A

A Guide to the Perplexed: Understanding LGBT Protections & North Carolina Law

The New York Times has published an important article on the actions that various federal agencies are considering in response to North Carolina’s hastily enacted new law. The new law repeals Charlotte’s LGBT anti-discrimination ordinance and mandates that schools and public agency employers require transgender students and employees to use restrooms that match the biological sex noted on their birth certificates rather than the gender identity with which they identify.

Readers may be perplexed as to what makes North Carolina so different from other states that do not explicitly protect LGBT people from discrimination, a point raised by a state official quoted in the article.

The article explains that it is:

correct that federal anti-discrimination laws do not explicitly mention gay and transgender people: the Obama administration has repeatedly called on Congress to pass a law banning discrimination against them in employment decisions. On several occasions, however, the administration has also said that gay, lesbian and transgender people are already covered by laws banning sex discrimination.

Say what?  This may sound confusing: if there is no explicit mention in the laws, how can the administration find that LGBT people are protected under such laws? The answer is that a number of agencies have concluded that prohibitions on discrimination based on sex inherently cover discrimination based on gender identity and sexual orientation.  This interpretation has been adopted by a number of courts, in addition to the federal agencies.

The result is that LGBT people do, in fact, have the ability today to secure assistance from federal agencies in a range of areas, from employment to education to health care.

Let’s focus on workplace discrimination.

The new North Carolina law added the term “biological” to “sex” in its anti-discrimination law to deny protection of the state’s sex discrimination law to transgender persons.  Too late.  As the EEOC makes clear on its website, a contrary state law is never a defense to the charge that a federal law has been violated.

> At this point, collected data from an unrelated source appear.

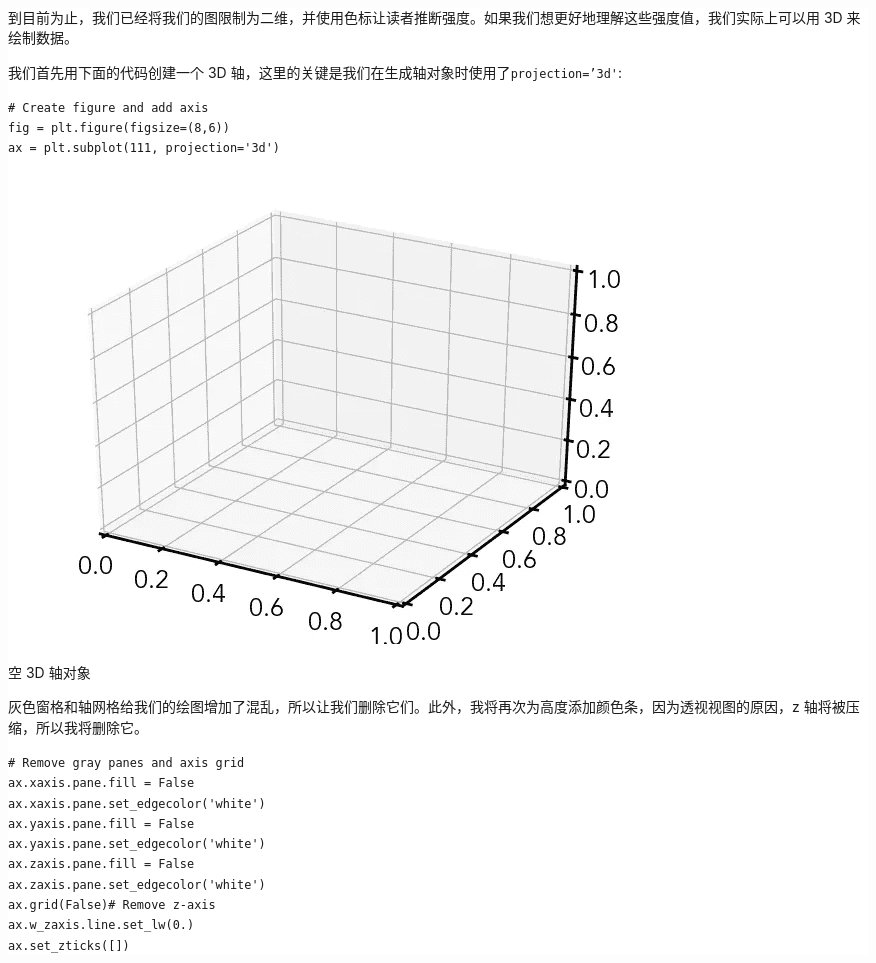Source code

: 到目前为止，我们已经将我们的图限制为二维，并使用色标让读者推断强度。如果我们想更好地理解这些强度值，我们实际上可以用 3D 来绘制数据。

我们首先用下面的代码创建一个 3D 轴，这里的关键是我们在生成轴对象时使用了`projection=’3d'`:

```
# Create figure and add axis
fig = plt.figure(figsize=(8,6))
ax = plt.subplot(111, projection='3d')
```

![](img/10569f78fc9c717a5db7b463f151dc71.png)

空 3D 轴对象

灰色窗格和轴网格给我们的绘图增加了混乱，所以让我们删除它们。此外，我将再次为高度添加颜色条，因为透视视图的原因，z 轴将被压缩，所以我将删除它。

```
# Remove gray panes and axis grid
ax.xaxis.pane.fill = False
ax.xaxis.pane.set_edgecolor('white')
ax.yaxis.pane.fill = False
ax.yaxis.pane.set_edgecolor('white')
ax.zaxis.pane.fill = False
ax.zaxis.pane.set_edgecolor('white')
ax.grid(False)# Remove z-axis
ax.w_zaxis.line.set_lw(0.)
ax.set_zticks([])
```
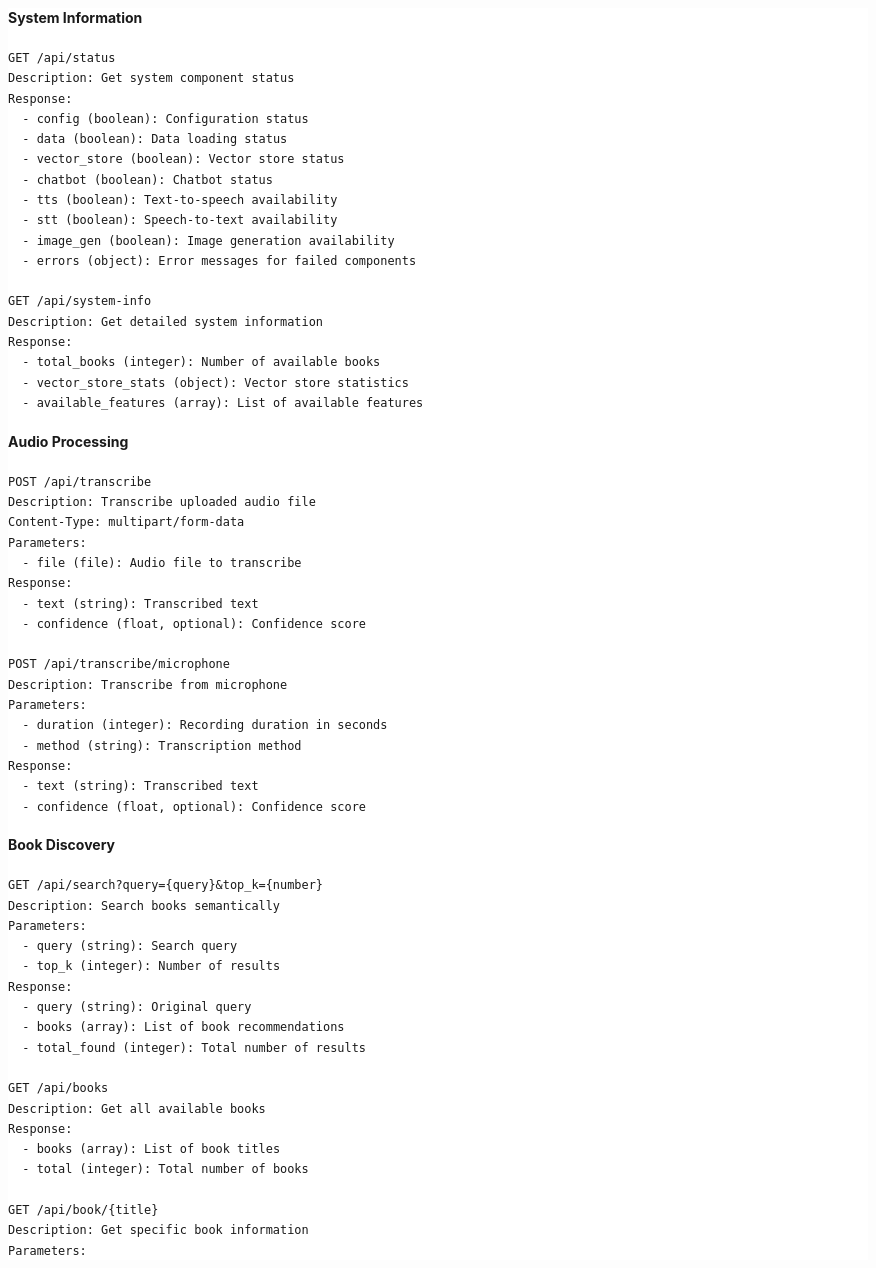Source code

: #### System Information
```http
GET /api/status
Description: Get system component status
Response:
  - config (boolean): Configuration status
  - data (boolean): Data loading status
  - vector_store (boolean): Vector store status
  - chatbot (boolean): Chatbot status
  - tts (boolean): Text-to-speech availability
  - stt (boolean): Speech-to-text availability
  - image_gen (boolean): Image generation availability
  - errors (object): Error messages for failed components

GET /api/system-info
Description: Get detailed system information
Response:
  - total_books (integer): Number of available books
  - vector_store_stats (object): Vector store statistics
  - available_features (array): List of available features
```

#### Audio Processing
```http
POST /api/transcribe
Description: Transcribe uploaded audio file
Content-Type: multipart/form-data
Parameters:
  - file (file): Audio file to transcribe
Response:
  - text (string): Transcribed text
  - confidence (float, optional): Confidence score

POST /api/transcribe/microphone
Description: Transcribe from microphone
Parameters:
  - duration (integer): Recording duration in seconds
  - method (string): Transcription method
Response:
  - text (string): Transcribed text
  - confidence (float, optional): Confidence score
```

#### Book Discovery
```http
GET /api/search?query={query}&top_k={number}
Description: Search books semantically
Parameters:
  - query (string): Search query
  - top_k (integer): Number of results
Response:
  - query (string): Original query
  - books (array): List of book recommendations
  - total_found (integer): Total number of results

GET /api/books
Description: Get all available books
Response:
  - books (array): List of book titles
  - total (integer): Total number of books

GET /api/book/{title}
Description: Get specific book information
Parameters:
```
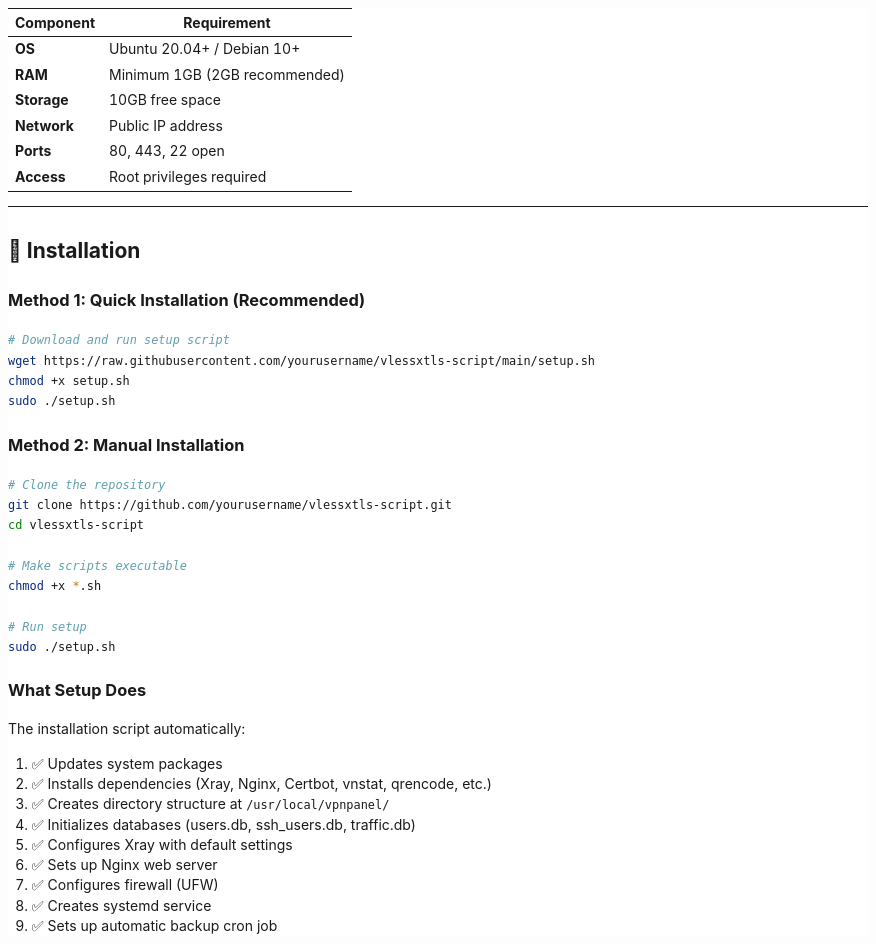 | Component | Requirement |
|-----------|------------|
| **OS** | Ubuntu 20.04+ / Debian 10+ |
| **RAM** | Minimum 1GB (2GB recommended) |
| **Storage** | 10GB free space |
| **Network** | Public IP address |
| **Ports** | 80, 443, 22 open |
| **Access** | Root privileges required |

---

## 🚀 Installation

### Method 1: Quick Installation (Recommended)

```bash
# Download and run setup script
wget https://raw.githubusercontent.com/yourusername/vlessxtls-script/main/setup.sh
chmod +x setup.sh
sudo ./setup.sh
```

### Method 2: Manual Installation

```bash
# Clone the repository
git clone https://github.com/yourusername/vlessxtls-script.git
cd vlessxtls-script

# Make scripts executable
chmod +x *.sh

# Run setup
sudo ./setup.sh
```

### What Setup Does

The installation script automatically:

1. ✅ Updates system packages
2. ✅ Installs dependencies (Xray, Nginx, Certbot, vnstat, qrencode, etc.)
3. ✅ Creates directory structure at `/usr/local/vpnpanel/`
4. ✅ Initializes databases (users.db, ssh_users.db, traffic.db)
5. ✅ Configures Xray with default settings
6. ✅ Sets up Nginx web server
7. ✅ Configures firewall (UFW)
8. ✅ Creates systemd service
9. ✅ Sets up automatic backup cron job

And under federal law, courts and the EEOC have ruled that discrimination against transgender people is sex discrimination.  The most explicit statement came from the Eleventh Circuit in the case of Glenn v. Brumby in 2011.  A number of courts, both before and after, have agreed with that position.  (Check out the most recent decision on 3/18/16, Fabian v. Hosp. of Cent. Conn.)

In April 2012, the Equal Employment Opportunity Commission (EEOC), in Macy v. DOJ, ruled that discrimination based on gender identity is always discrimination based on sex. Although the EEOC’s ruling was announced in the context of federal employment, its legal position applies to private employers with 15 or more employees and to all state and local employers.  That opened the door for transgender people in every state to bring claims of employment discrimination to the EEOC and many have done so.

All this adds up to the following:  According to the EEOC, all transgender applicants and employees in North Carolina are protected from discrimination and can file a claim with the EEOC if they experience discrimination. In fact, every transgender applicant or employee in every state can file such a claim.

What about bathrooms? North Carolina’s law is unique in that it affirmatively requires discrimination against transgender employees of state public agencies and transgender students in public educational settings by affirmatively denying them access to an appropriate restroom.  Most other states simply lack explicit protections for LGBT persons.

But again, this new law cannot overturn existing interpretations of federal law.  In July 2015, the EEOC ruled in Lusardi v. Dept of Army that transgender employees must be provided access to the restroom consistent with their gender identity. Again, the agency’s legal position applied to private employers and state and local employers. Shortly afterwards, a private employer, Deluxe Financial, settled a case the EEOC had brought challenging the employer’s denial of appropriate restroom access to a transgender employee.  Other private employers have settled with the EEOC as well in transgender discrimination cases.

Outside the context of employment, other federal agencies have taken positions similar to the EEOC.  For example, in October 2015, the Department of Justice (DOJ) filed a brief in the case of GG v. Gloucester stating that federal law prohibited a school that received federal funds from denying a transgender student access to the restroom consistent with his gender identity.

Federal law is also evolving for claims of discrimination against lesbian, gay, and bisexual persons. The EEOC ruled, in Baldwin v. DOT, and has argued in court, that Title VII’s sex discrimination prohibition protects lesbian, gay, bisexual and heterosexual applicants and employees from discrimination based on their sexual orientation. Here too, the tide is turning in the courts – but only more recently. (A few great cases to read are Isaacs and Videckis, as well as Christensen — a case in which a district court judge appeals to the Second Circuit to affirmatively change its precedent.)

Although the new North Carolina law does not affirmatively require discrimination against LGB people, its repeal of the Charlotte ordinance removes the guaranteed and clear protection for LGBT people that a new law offers. In the meantime, though, every LGB person in Charlotte, other North Carolina cities, or any city in the United States can at least come to an EEOC office and file a charge if they experience discrimination.

A lot has changed for LGBT people over the past decade. But we need to keep on moving – onwards and upwards.